Who’s visiting my website?
How to use Google Analytics to see who has visited
Finding out which businesses that have been visiting your website can provide valuable marketing and sales information.
For businesses who have a dedicated sales office, Bluehoop Digital often configure well known lead generation tools, such as Lead Forensics, to enable our clients to proactively follow-up potential sales.
There’s also a free method to see who has visited your website which uses Google Analytics data.
How can I use Google Analytics to tell who’s visited my website?
Each time someone visits your website the Google Analytics Network report saves information about their network service provider in its data log. This information can then be used to show who has visited your website by identifying the visitor’s company name.
Many businesses utilise something called a ‘network alias’ which actually shows their company name instead of their telecom service provider. It is this information (and a little bit of detective work) which can help you identify the most likely person at that company ( therefore a potential business lead) who has visited your website.
How to open the Google Analytics Network Report:
Login to your Google Analytics Account
Select Audience > Technology > Network
Select your date range (a week tends to provide adequate data for further investigation) and change the show rows range to the maximum of 5000 (we like to see everything on screen).

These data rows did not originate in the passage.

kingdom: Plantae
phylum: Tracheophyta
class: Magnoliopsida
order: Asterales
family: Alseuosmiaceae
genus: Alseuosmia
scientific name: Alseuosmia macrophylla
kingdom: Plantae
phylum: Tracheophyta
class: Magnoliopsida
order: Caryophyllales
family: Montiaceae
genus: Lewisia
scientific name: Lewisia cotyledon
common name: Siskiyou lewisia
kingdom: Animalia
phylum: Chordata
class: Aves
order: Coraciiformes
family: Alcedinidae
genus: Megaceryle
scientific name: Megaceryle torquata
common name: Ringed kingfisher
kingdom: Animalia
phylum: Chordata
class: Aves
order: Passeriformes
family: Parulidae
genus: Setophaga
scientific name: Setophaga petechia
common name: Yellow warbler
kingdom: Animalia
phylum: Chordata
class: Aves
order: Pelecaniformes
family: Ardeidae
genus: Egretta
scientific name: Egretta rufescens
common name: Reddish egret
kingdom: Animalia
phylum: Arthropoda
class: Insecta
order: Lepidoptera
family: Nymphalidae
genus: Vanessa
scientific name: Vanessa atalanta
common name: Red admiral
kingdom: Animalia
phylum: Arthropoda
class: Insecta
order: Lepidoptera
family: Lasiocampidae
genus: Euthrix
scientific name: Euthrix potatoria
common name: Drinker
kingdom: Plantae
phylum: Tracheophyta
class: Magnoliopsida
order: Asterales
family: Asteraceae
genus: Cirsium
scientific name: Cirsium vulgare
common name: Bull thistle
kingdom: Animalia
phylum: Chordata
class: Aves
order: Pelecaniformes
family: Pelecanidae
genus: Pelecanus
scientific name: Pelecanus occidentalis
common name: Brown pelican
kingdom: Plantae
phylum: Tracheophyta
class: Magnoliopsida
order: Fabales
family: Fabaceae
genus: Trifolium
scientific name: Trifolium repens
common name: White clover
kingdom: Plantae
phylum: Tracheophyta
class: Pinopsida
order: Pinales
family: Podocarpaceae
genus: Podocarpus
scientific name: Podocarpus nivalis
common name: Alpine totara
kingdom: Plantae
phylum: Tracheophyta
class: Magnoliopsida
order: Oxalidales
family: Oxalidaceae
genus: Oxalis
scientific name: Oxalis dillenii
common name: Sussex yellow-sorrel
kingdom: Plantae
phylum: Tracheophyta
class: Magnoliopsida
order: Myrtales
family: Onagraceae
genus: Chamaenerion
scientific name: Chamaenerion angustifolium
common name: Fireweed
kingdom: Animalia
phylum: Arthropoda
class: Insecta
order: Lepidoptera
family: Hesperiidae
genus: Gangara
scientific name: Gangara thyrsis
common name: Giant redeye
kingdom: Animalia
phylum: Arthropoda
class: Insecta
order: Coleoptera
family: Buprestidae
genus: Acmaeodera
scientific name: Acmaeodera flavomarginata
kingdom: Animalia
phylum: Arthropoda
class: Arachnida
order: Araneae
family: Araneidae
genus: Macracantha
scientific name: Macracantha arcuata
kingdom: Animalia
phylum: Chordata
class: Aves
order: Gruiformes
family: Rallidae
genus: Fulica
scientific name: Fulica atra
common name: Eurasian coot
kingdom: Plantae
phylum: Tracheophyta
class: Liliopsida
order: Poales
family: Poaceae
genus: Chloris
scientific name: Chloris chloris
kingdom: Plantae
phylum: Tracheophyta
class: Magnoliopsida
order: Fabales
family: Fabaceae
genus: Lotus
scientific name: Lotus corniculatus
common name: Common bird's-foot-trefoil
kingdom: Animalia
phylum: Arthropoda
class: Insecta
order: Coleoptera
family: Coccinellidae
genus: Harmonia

How to find out the name of the business who visited my website:
Once you’ve run the report you’ll probably see lots of service provider names (telecom and ISP companies) that aren’t much use to you. These are the service provider names such as “sky broadband”, “virgin media”, “ee limited”, “bt broadband” and pretty much everything with “internet”, “telecom”, “adsl”, “broadband” and “cable” in the name
How to filter out telecom service providers:
You can easily remove many of these telecoms providers by applying a quick filter:
Click on the “advanced” link (next to the search box) and then set the following filter: Exclude / Service Provider / Containing / then add the following:
(this is the filter we use – you might want to adapt it for your own needs)
Hit the “Apply” button.
Filter out the majority of telecom and ISP companies
The filtered list you are left with will probably still contain a handful of telecoms service providers, however with a bit of common sense, you should be able to work out which of the service provider names have company name labels and could be potential customers who’ve been looking at your website. These are the ones that are worth investigating a little further…
How to apply more filters and fine tune your website visitor report:
Sort your data by Goals:
Many business websites receive hundreds of visitors each day and few people have the time to go through a long list of business names. If you need to refine your list further, and you have some Goals set-up on your website, you can do a quick sort by Conversions.
Filter your data by landing page or number of pages visited
Add a Secondary dimension such as including or excluding specific visitor Landing pages.
Sort by Pages/Session and you’ll find out the businesses that visited several of your website pages – and in doing so showed a higher level of interest in your business, your products or services.
Apply additional filter dimensions to your list
Once you’ve got things set-up to your requirements save the report for regular use. Or use the Share link to set-up a daily email notification containing the report and send it to your sales team.
Your filtered list of businesses that have visited your website.
How to find the name of the person who visited my website:
So you’ve applied your filters and drilled-down to a manageable list of business names. Whilst some network provider names will remain on your list, there should also be a handful of business names relating to potential customers. The next step is to use your common sense to look at the list and decide which are high value companies worth further investigation.
To develop a short list, do a quick Google search of the remaining service provider names to see if they look like the sort of business that might buy your products or services. Also take a look to see if they have viewed a specific website landing page, or whether they have looked at several web pages – these are the businesses who have clearly shown an interest in your website and are therefore worth follow-up.
Use LinkedIn to find the person most likely to have visited your website:
From your short list – it’s time to fire-up LinkedIn. Search LinkedIn for the business and take a look at their employees. Look for their head of sales, director of marketing, or maybe the sometimes the managing director or business owner.
The next step is to make contact – either by connecting via LinkedIn or sending a personal introduction email or a phone call.